Peter
I was walking to my appointment with Ola, giggling at the thought of how surprised he would be. This week I had much more interesting things to talk about than how dull and meaningless my life was. And this once I did not know what he would say and what he would think. I was humming the goofy sitar-theme of "Winds of Change" (Animals), since this time I was not coming for my weekly fix of comforting sameness. The sitar, the didgeridoo drone of my shades, birds bright in the sky like little jewels with lice and the carbonated bubbling of my happy blood made for spring feelings, helped along by the warmest December ever.
His waiting room was the same but not the same. I was not the same and everything had changed. I was in love. I had had sex. Good sex. I was a hero. In spite of all this I was a little worried that Ola would be angry about my missing last week's appointment. But surely being unconscious in hospital was a valid excuse.

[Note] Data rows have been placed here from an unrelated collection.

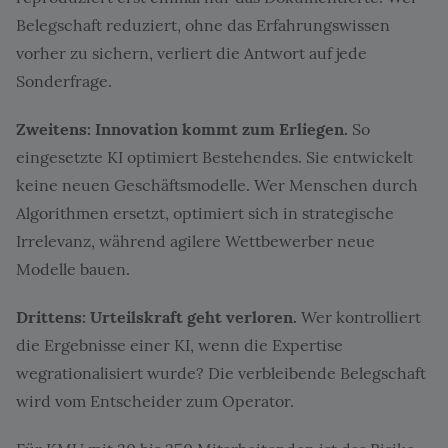
Belegschaft reduziert, ohne das Erfahrungswissen
vorher zu sichern, verliert die Antwort auf jede
Sonderfrage.
Zweitens: Innovation kommt zum Erliegen.
So
eingesetzte KI optimiert Bestehendes. Sie entwickelt
keine neuen Geschäftsmodelle. Wer Menschen durch
Algorithmen ersetzt, optimiert sich in strategische
Irrelevanz, während agilere Wettbewerber neue
Modelle bauen.
Drittens: Urteilskraft geht verloren.
Wer kontrolliert
die Ergebnisse einer KI, wenn die Expertise
wegrationalisiert wurde? Die verbleibende Belegschaft
wird vom Entscheider zum Operator.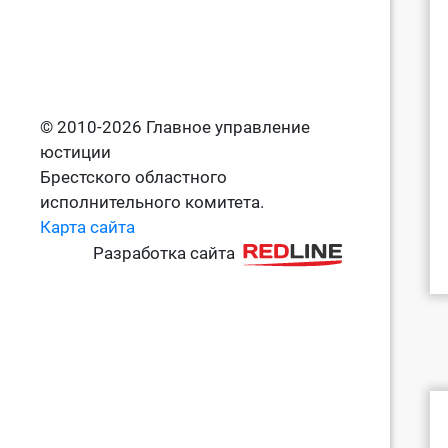
© 2010-2026 Главное управление
юстиции
Брестского областного
исполнительного комитета.
Карта сайта
Разработка сайта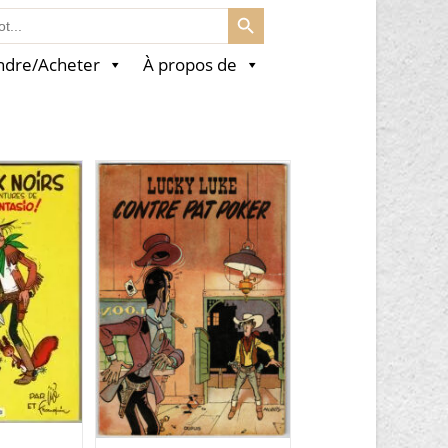
SEARCH BUTTON
ndre/Acheter
À propos de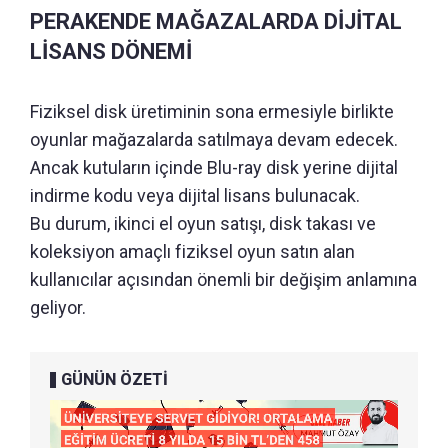
PERAKENDE MAĞAZALARDA DİJİTAL
LİSANS DÖNEMİ
Fiziksel disk üretiminin sona ermesiyle birlikte
oyunlar mağazalarda satılmaya devam edecek.
Ancak kutuların içinde Blu-ray disk yerine dijital
indirme kodu veya dijital lisans bulunacak.
Bu durum, ikinci el oyun satışı, disk takası ve
koleksiyon amaçlı fiziksel oyun satın alan
kullanıcılar açısından önemli bir değişim anlamına
geliyor.
GÜNÜN ÖZETİ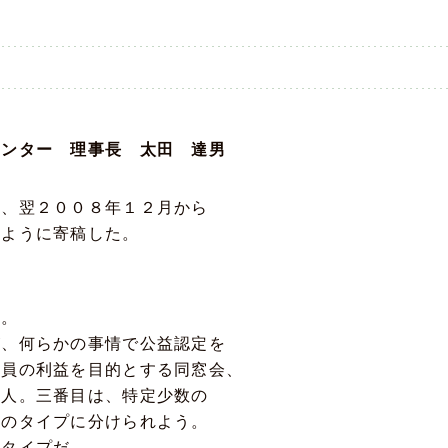
センター 理事長 太田 達男
し、翌２００８年１２月から
のように寄稿した。
る。
、何らかの事情で公益認定を
員の利益を目的とする同窓会、
人。三番目は、特定少数の
のタイプに分けられよう。
タイプだ。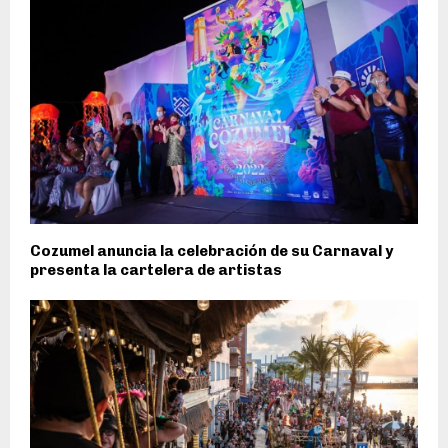
Cozumel anuncia la celebración de su Carnaval y
presenta la cartelera de artistas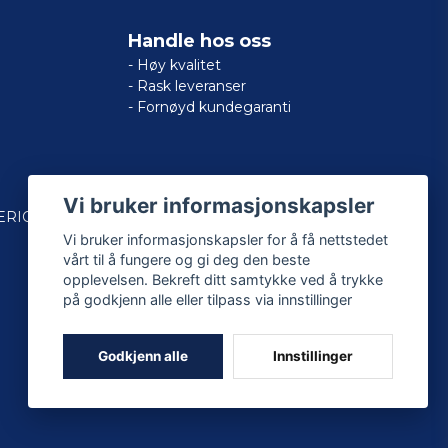
Handle hos oss
- Høy kvalitet
- Rask leveranser
- Fornøyd kundegaranti
Vi bruker informasjonskapsler
ERICAN
Vi bruker informasjonskapsler for å få nettstedet
vårt til å fungere og gi deg den beste
opplevelsen. Bekreft ditt samtykke ved å trykke
på godkjenn alle eller tilpass via innstillinger
Godkjenn alle
Innstillinger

"It looks like you have a lot to tell me today." he said. He looked sort of happy, maybe he too could smell something. There was a golden glow to his mossyness. I had, so I did. I told him about me falling in love. And I told him about the attack and the hospital and Magda and her moving in and me meeting her friends and her parents and having sex and me falling in love. The goldening of the moss had increased, and there was a definite smell of that spice I never remember the name of, so I could tell that he was pleased as punch, which is a strange expression, come to think of it.
Ola made that little movement with his hand he always makes before speaking. It makes me think that he would have liked to hold a pipe. Not to smoke it, he doesn't smoke, but just to wield it, a tool of his trade boosting his authority and confidence.
"These are wonderful news," he said. "Tell me, do you feel depressed now?"
"Not in the least."
"No, And even if this romance ends badly you will be less depressed than before. Unhappy and devastated maybe, but depression is not predominantly about sadness. Everything that's part of life is the opposite of depression, including broken hearts. And I must admit I'm a romantic cream cheese, I believe in the healing power of love."
I was crying.
"Excuse me, I said. "I just realized that pretty soon I will not need you anymore. This growing business sucks sometimes." It did, but not as much as it was fantastic.
Magda
We overslept. We had both been so wrapped up in each other last night that none of us remembered that everyday life was about to begin again. Luckily Peter woke up before I was hopelessly late, but there was no time for morning sex, a proper breakfast or a shower. I snagged a piece of bread to chew on while pedaling and was off. If I smelled of sex, so be it. I had at least brushed my teeth.
Our city is mid-sized for being Swedish, small for just about everywhere else. It's small enough to go anywhere in the city by bike, for which I yet again was grateful that morning. I was at my school in twenty minutes. Time for a cup of coffee, thank god.
My entrance caused quite a stir, just as I had expected. Sick leave and then appear with the multi-hued remnants of a royal black eye is bound to be noticed.
"It's ok to joke about it!" I assured them. It would take them a while to reach joking mode, but I knew they would get there.
"What happened?" Karin asked. She's my best friend at work.
"My asshole ex wanted to make clear who was the master of the house. Which he is now, by the way. He can lord it over his hamster."
"What will you tell your class?"
"The truth. If they ask."
"Are you sure that's wise?" That was Birger, my least favorite colleague. I wonder why I seldom get along with gym-teachers. "They are only ten, after all."
"What else would I tell them? That I fell down the stairs or walked into a door?"
"I don't think we teachers should spread rumors about people."
"Rumors! I know you know Roger a bit, but he hit me in the bloody face."
"All I'm saying is I haven't heard his side of the story."
"I'm sure he'll say I provoked him. Well, you are pissing me off right now and I won't hit you."
My class did not ask. I probably looked like I would bite their heads off if they did. Eventually I raised the subject myself. I had dug out some statistics and they were shocked. The boys were sweetly certain that they never would hit someone they lived with, insofar they could imagine living with a woman at all, cooties still being a factor. I hoped they were right. Almost everyone gave me a hug, and I cried a little bit.
The world was a shitty place in so many ways. Peter had chosen to opt out of that world to survive, building his own little universe. I must be careful not to tear down that universe, but it would be nice if his world could expand into mine and the other way around.
Peter
"Changes", Band of Gypsys version. Yes, there were changes coming. I had given myself permission to hope, and hope I would. I was banging along on my drums to the music in my head, longing for my left arm. It would soon be with me again, the pain was just a violet whisper now. I was hoping for a life with Magda, of course - that was old new already. I was hoping for friends and perhaps to play in a band. Could I? Maybe, with the right people. I would ask Bettan and Erik if they wanted to play with me sometime. Could I play on stage, with a crowd? Maybe. One step at a time.
I had to synch myself better with Magda, time-wise. I couldn't live my life at nights anymore. Small sacrifice. I was excited. I wanted to change more, faster, broaden my horizons. I went into the bad flat to confront the floor but its passively malevolent plastic shit-brown-squared self-satisfied ugliness defeated me. I staggered out, shaken.